Don't say, “reference type.” A reference type means a type from which objects are (at least in theory) created, meaning arrays, classes, and interfaces. The opposite of reference type is, “primitive type," and there are eight kinds of primitive type. You doubtless meant to say, “declared type.”
Please don't write comments such as to produce
long lines, because they are so difficult to read.Write
/* comments */ instead, and spread them over multiple lines.
Please avoid single‑letter names for parameters or variables as much as possible; use names that make their meaning obvious.
What does the book say about the problem? Which book is it? Is it Boyarsky and Selikoff? I don't have a copy. Where did the code you showed come from? It shows some poor design. I presume that poor design is there to show a point.
As far as I am concerned, polymorphism and overriding apply to instance methods, instance methods, instance methods, and instance methods. Nothing else. It doesn't even apply to
private instance methods because they cannot be overridden.
If an instance method is called at runtime on the name of an object, the bytecode says to look for the method declaration in the
Class<?> object that the object was derived from. That is the
Cass object corresponding to the runtime type of the object.
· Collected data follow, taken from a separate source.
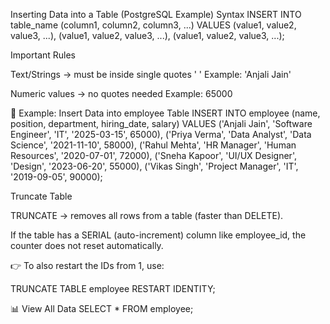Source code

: Inserting Data into a Table (PostgreSQL Example)
Syntax
INSERT INTO table_name (column1, column2, column3, ...)
VALUES
    (value1, value2, value3, ...),
    (value1, value2, value3, ...),
    (value1, value2, value3, ...);

 Important Rules

Text/Strings → must be inside single quotes ' '
Example: 'Anjali Jain'

Numeric values → no quotes needed
Example: 65000

📝 Example: Insert Data into employee Table
INSERT INTO employee (name, position, department, hiring_date, salary)
VALUES
    ('Anjali Jain', 'Software Engineer', 'IT', '2025-03-15', 65000),
    ('Priya Verma', 'Data Analyst', 'Data Science', '2021-11-10', 58000),
    ('Rahul Mehta', 'HR Manager', 'Human Resources', '2020-07-01', 72000),
    ('Sneha Kapoor', 'UI/UX Designer', 'Design', '2023-06-20', 55000),
    ('Vikas Singh', 'Project Manager', 'IT', '2019-09-05', 90000);

Truncate Table

TRUNCATE → removes all rows from a table (faster than DELETE).

If the table has a SERIAL (auto-increment) column like employee_id, the counter does not reset automatically.

👉 To also restart the IDs from 1, use:

TRUNCATE TABLE employee RESTART IDENTITY;

📊 View All Data
SELECT * FROM employee;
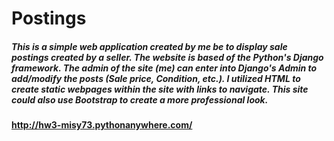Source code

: # Postings

##### This is a simple web application created by me be to display sale postings created by a seller. The website is based of the Python's Django framework. The admin of the site (me) can enter into Django's Admin to add/modify the posts (Sale price, Condition, etc.). I utilized HTML to create static webpages within the site with links to navigate. This site could also use Bootstrap to create a more professional look.

#### http://hw3-misy73.pythonanywhere.com/
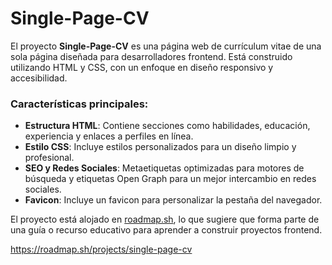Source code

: # Single-Page-CV
El proyecto **Single-Page-CV** es una página web de currículum vitae de una sola página diseñada para desarrolladores frontend. Está construido utilizando HTML y CSS, con un enfoque en diseño responsivo y accesibilidad. 

### Características principales:
- **Estructura HTML**: Contiene secciones como habilidades, educación, experiencia y enlaces a perfiles en línea.
- **Estilo CSS**: Incluye estilos personalizados para un diseño limpio y profesional.
- **SEO y Redes Sociales**: Metaetiquetas optimizadas para motores de búsqueda y etiquetas Open Graph para un mejor intercambio en redes sociales.
- **Favicon**: Incluye un favicon para personalizar la pestaña del navegador.

El proyecto está alojado en [roadmap.sh](https://roadmap.sh/projects/single-page-cv), lo que sugiere que forma parte de una guía o recurso educativo para aprender a construir proyectos frontend.

https://roadmap.sh/projects/single-page-cv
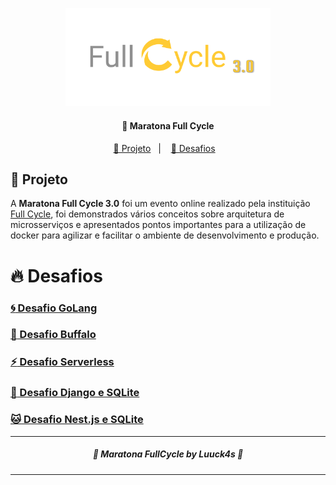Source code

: <p  align="center">
<img  alt="banner" src="./.github/banner.png"   width="65%">
</p> 

<h4  align="center">
	💅 Maratona Full Cycle 
</h4>


<p  align="center">
<a  href="#telescope-projeto">🔭 Projeto</a>&nbsp;&nbsp;&nbsp;|&nbsp;&nbsp;&nbsp
<a  href="#fire-desafios">💜 Desafios</a>&nbsp;&nbsp;&nbsp;
</p>


## :telescope: Projeto

A **Maratona Full Cycle 3.0** foi um evento online realizado pela instituição [Full Cycle](https://fullcycle.com.br/), foi demonstrados vários conceitos sobre arquitetura de microsserviços e apresentados pontos importantes para a utilização de docker para agilizar e facilitar o ambiente de desenvolvimento e produção.

# :fire: Desafios 


### [:cyclone: Desafio GoLang](https://github.com/Luuck4s/Full-Cycle/tree/master/challenger_1)

### [:water_buffalo: Desafio Buffalo](https://github.com/Luuck4s/Full-Cycle/tree/master/challenger_2)

### [:zap: Desafio Serverless](https://github.com/Luuck4s/Full-Cycle/tree/master/challenger_3)

### [:snake: Desafio Django e SQLite](https://github.com/Luuck4s/Full-Cycle/tree/master/challenger_4)

### [:cat: Desafio Nest.js e SQLite](https://github.com/Luuck4s/Full-Cycle/tree/master/challenger-5)

--- 

<h5 align="center"> 🚀 Maratona FullCycle  by Luuck4s 💜 </h5>

---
So, calling an instance method might take you to the
Class<Cat> object or to the
Class<Dog> object. There you might find a method definition, and that definition will be used. You might get, “Woof‑Woof” or, “Miaow.” That is called late binding, andd is also called dynamic binding and also called runtime binding.
Which version of a
static method is called is determined at compile‑time. The compiler sees that the declared type is Animal and calls any
static methods on that type, Animal. That is called early binding or static binding or compile‑time binding. The details of a
static method are determined by static binding. All fields also undergo compile‑time binding. If you have fields with the same name in superclass and subclass, they do not override each other, but hide each other. They are two fields completely independent of each other, and therefore a potent source of confusion. The same applies to
static methods; even if they have the same name, they are independent of each other and can only be hidden not overridden. No, the name field does not bind to any object, but to the declared type of the variable. That is why
static members should always be referred to by
ClassName.memberName and never by
ObjectReferenceName.memberName.
The overridden method in
Child calls the fields linked at compile‑time to its declared type, which for
t is
Person. Yes, that is very confusing code.